## LISTING
#####

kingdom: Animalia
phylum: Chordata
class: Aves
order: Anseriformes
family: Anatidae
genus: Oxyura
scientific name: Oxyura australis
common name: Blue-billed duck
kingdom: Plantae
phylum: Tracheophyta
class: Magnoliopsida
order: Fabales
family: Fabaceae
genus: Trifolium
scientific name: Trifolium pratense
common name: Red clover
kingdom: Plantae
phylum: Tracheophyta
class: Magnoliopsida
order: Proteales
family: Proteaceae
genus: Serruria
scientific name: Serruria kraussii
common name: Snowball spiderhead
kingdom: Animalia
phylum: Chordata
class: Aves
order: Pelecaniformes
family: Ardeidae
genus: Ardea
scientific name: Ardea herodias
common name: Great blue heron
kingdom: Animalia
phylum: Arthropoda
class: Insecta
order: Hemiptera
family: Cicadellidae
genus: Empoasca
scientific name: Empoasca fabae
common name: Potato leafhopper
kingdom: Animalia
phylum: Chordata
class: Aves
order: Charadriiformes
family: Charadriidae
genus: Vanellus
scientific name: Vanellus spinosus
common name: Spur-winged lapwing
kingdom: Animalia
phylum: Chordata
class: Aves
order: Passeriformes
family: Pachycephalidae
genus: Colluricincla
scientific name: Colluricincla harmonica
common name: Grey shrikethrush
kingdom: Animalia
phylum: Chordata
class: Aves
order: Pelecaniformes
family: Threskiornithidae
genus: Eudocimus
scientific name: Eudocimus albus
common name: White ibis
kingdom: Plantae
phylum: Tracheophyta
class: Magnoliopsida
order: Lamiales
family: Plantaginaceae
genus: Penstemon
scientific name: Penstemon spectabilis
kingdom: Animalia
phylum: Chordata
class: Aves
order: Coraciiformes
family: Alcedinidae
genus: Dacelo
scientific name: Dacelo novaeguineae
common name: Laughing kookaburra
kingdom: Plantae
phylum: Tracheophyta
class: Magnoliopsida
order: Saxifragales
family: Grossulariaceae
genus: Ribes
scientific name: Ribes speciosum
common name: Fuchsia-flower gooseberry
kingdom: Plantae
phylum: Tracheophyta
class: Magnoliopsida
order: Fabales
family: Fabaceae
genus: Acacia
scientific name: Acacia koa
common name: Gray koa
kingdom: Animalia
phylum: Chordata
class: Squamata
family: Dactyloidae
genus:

#####

## EXERCISE PROMPT
Return each line of the records above that contains the string "scientific".

## ANSWER TO THIS PROBLEM
scientific name: Oxyura australis
scientific name: Trifolium pratense
scientific name: Serruria kraussii
scientific name: Ardea herodias
scientific name: Empoasca fabae
scientific name: Vanellus spinosus
scientific name: Colluricincla harmonica
scientific name: Eudocimus albus
scientific name: Penstemon spectabilis
scientific name: Dacelo novaeguineae
scientific name: Ribes speciosum
scientific name: Acacia koa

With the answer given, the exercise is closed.